Last year, after the rallies in support of Alexei Navalny, the police started coming in with searches and arrests. They used surveillance cameras to identify those who were at the rally and came to their homes to get them. People sat at home and listened to the footsteps in the stairwell. They got used to that, too.

They’re also used to the fact that they could be put in jail for a post on social networks. We’re used to the fact that the child custody agency can take a child away, or make your life a living hell. That they can expel you from university for participating in a rally, or fire you from your job. And it’s Russian roulette, it may or may not shoot. You get used to it. But getting used to it doesn’t mean that you stop feeling fear. It’s just that fear also becomes the norm. When I tell my friends who stayed in Russia that the police came to my house in Moscow twice in two months, they respond: “What’s the big deal, it’s normal, they just came to talk. Now they are coming to everyone.” And indeed they come to a lot of people. People who once shouted at a rally or wrote anti-war posts on social networks. And we get used to it again.

We get used to the fact that on Fridays the authorities announce new “foreign agents”, that criminal cases are opened for discrediting the Russian troops that are waging war in Ukraine and that this can lead to up to 15 years in prison. That there is practically no one to write and tell about the new prisoners and the old ones, because all the independent media in Russia have been shut down.

Also, some people have a fear of communicating with those who have left.

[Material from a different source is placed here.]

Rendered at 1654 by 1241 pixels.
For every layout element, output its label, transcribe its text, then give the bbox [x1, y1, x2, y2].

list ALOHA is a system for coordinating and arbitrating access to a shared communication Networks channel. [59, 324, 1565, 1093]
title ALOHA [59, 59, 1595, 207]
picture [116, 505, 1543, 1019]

They don’t seem to have the status of “enemy of the people” yet, but the fear of becoming a relative of this enemy or a friend is there.

Despite this fear, there are still people in Russia who go out on solitary pickets or write “No to War” on the walls. There are still journalists who, no matter what, continue to do their job.

And more and more often I think of Anna Portnova, a former GULAG prisoner who had no strength to rejoice in Stalin’s death, but who carried her fear through her entire life.